Text block:
****************************************

With the little that I know about the dairy industry in
our country, I realized how unique it is for a cow to be treated as a
co-worker rather than a machine – or, more accurately, a dispensable cog in
a larger industrial machine. This industrial dairy machine works to produce
the greatest quantities of milk with the smallest “input” costs (e.g., feed,
acreage, buildings, etc.). For decades, farm policies in our country have
supported and subsidized this mechanistic model that requires placing large
numbers of cows on as little land as possible. Most cows in our country
(85-95%) now live in Concentrated Animal Feeding Operations or “CAFOs.” But
such a mechanistic system is actually “too” productive: milk quantities far
exceed consumer need. Our current over-supply of milk floods the national
economy and threatens to supplant remaining small-scale, sustainable milk
production here and around the world. The problem of overproduction is so
great that, for example, in 1985 our government paid over 14,000 dairy
farmers to kill their cows and get out of the dairy business.

****************************************

Dataset entries
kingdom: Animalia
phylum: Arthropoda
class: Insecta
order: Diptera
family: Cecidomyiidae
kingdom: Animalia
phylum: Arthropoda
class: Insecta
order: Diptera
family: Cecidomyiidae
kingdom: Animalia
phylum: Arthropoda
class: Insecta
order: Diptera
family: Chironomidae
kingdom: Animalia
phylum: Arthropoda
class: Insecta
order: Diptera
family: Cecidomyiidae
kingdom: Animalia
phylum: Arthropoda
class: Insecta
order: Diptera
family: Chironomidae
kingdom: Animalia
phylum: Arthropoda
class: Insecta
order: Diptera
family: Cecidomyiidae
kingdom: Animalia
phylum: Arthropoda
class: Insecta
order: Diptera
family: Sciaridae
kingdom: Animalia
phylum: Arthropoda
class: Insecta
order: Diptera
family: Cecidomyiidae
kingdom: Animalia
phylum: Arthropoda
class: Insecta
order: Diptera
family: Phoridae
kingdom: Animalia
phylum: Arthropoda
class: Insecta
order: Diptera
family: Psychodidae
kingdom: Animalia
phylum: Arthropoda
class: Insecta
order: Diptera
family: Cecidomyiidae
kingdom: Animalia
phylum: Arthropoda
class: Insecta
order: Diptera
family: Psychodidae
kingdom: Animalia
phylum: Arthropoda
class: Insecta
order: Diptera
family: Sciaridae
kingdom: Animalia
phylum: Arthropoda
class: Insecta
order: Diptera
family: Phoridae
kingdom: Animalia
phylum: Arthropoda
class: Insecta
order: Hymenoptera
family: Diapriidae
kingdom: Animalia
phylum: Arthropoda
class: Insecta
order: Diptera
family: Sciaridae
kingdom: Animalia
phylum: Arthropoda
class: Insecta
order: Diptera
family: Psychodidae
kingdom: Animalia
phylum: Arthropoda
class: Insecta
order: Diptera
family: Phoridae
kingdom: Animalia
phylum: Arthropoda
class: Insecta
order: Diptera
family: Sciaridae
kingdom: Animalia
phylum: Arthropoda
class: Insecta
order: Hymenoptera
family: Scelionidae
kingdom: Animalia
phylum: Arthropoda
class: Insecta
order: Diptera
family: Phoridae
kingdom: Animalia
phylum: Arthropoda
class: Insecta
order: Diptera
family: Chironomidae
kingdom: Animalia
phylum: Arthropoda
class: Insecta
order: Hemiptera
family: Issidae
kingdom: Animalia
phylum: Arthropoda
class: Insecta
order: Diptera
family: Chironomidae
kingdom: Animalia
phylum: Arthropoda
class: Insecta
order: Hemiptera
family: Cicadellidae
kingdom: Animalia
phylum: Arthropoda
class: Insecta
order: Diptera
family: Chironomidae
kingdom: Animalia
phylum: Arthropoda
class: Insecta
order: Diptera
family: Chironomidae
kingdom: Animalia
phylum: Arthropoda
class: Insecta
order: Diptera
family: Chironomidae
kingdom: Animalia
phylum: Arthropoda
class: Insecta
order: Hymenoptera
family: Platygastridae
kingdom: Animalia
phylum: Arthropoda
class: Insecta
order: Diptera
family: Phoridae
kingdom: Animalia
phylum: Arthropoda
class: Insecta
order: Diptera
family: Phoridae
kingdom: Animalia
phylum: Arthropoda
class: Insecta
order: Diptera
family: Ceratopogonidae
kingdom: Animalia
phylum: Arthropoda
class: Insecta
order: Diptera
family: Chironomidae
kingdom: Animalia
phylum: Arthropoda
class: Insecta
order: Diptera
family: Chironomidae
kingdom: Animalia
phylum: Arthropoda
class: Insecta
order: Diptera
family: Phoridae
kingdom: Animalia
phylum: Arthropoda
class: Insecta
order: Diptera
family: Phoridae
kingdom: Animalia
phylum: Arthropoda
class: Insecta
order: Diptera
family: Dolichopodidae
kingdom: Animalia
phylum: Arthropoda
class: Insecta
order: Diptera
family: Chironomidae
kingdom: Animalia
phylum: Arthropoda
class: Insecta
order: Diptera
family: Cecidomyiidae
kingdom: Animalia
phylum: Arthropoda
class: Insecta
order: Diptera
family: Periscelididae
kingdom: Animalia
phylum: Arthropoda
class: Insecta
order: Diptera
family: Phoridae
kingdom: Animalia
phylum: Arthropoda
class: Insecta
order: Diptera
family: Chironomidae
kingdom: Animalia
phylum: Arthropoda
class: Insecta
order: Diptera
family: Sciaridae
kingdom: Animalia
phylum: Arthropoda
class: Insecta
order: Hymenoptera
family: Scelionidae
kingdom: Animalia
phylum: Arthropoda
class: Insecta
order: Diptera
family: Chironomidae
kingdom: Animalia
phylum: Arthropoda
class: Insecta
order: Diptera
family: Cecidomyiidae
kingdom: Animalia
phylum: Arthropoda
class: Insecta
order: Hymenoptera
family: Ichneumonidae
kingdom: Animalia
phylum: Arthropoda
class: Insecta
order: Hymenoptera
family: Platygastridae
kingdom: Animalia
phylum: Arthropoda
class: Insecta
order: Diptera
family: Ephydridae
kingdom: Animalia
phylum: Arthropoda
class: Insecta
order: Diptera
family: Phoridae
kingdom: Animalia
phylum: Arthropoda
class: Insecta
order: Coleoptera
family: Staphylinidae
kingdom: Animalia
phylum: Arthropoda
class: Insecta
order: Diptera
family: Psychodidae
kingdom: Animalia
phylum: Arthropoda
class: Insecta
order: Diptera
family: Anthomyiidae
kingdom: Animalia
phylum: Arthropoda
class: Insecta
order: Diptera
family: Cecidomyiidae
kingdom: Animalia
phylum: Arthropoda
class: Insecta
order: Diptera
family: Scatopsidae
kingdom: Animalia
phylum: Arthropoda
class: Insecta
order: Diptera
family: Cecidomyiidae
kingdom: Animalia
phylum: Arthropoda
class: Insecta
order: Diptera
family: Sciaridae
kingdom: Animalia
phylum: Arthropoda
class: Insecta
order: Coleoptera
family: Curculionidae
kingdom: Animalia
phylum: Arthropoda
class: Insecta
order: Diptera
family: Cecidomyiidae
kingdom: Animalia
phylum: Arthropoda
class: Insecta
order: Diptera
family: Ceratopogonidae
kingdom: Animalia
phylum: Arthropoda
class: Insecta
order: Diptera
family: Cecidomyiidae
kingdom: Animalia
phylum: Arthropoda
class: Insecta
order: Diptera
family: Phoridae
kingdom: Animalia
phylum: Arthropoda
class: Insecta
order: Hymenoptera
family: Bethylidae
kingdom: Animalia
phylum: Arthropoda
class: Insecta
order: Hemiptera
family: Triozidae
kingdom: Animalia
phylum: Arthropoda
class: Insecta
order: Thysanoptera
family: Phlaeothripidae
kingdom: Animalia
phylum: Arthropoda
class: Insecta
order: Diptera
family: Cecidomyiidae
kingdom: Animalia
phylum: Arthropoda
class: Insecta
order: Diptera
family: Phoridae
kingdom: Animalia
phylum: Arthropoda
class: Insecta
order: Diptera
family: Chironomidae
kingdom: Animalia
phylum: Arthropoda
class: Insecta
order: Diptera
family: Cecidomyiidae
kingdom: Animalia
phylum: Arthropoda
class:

****************************************

Tasks and exercises:
(a) According to the passage on the dairy industry, what percentage of cows in the country now live in Concentrated Animal Feeding Operations?
(b) Write the next part of the passage on the dairy industry, beginning after its final sentence.

Activity answers:
(a) Between 85 and 95 percent.

(b)
1 These cows were “dispensable cogs” and their
milk a waste product.
CAFO cows don’t live like Loveday. Loveday produces a
quantity of milk that’s natural to her body (about twenty pounds a day);
after receiving stress/disease-producing (e.g., mastitis, uterine disorders,
enlarged internal organs) injections of recombinant Bovine Growth Hormone (rBGH),
her CAFO sisters can produce a painful forty-nine pounds of milk. Loveday
grazes freely and eats food that her body was created to consume; CAFO cows
typically never taste fresh grass – they’re confined to small areas and fed
a highly concentrated diet that is foreign and stressful to their bodies.
Loveday’s manure is a blessing to the land; the enormous quantity of CAFO
cow manure is almost always an air/water-pollutant, and environmental curse.
Loveday is respectfully treated as a co-worker and source of God’s grace;
CAFO cows are treated like expendable chattel, and their abundant milk like
a problem to be solved. Loveday can expect to produce her rich milk for at
least twelve years; her CAFO counterparts usually “wear out,” cease milk
production, and are slaughtered within two years.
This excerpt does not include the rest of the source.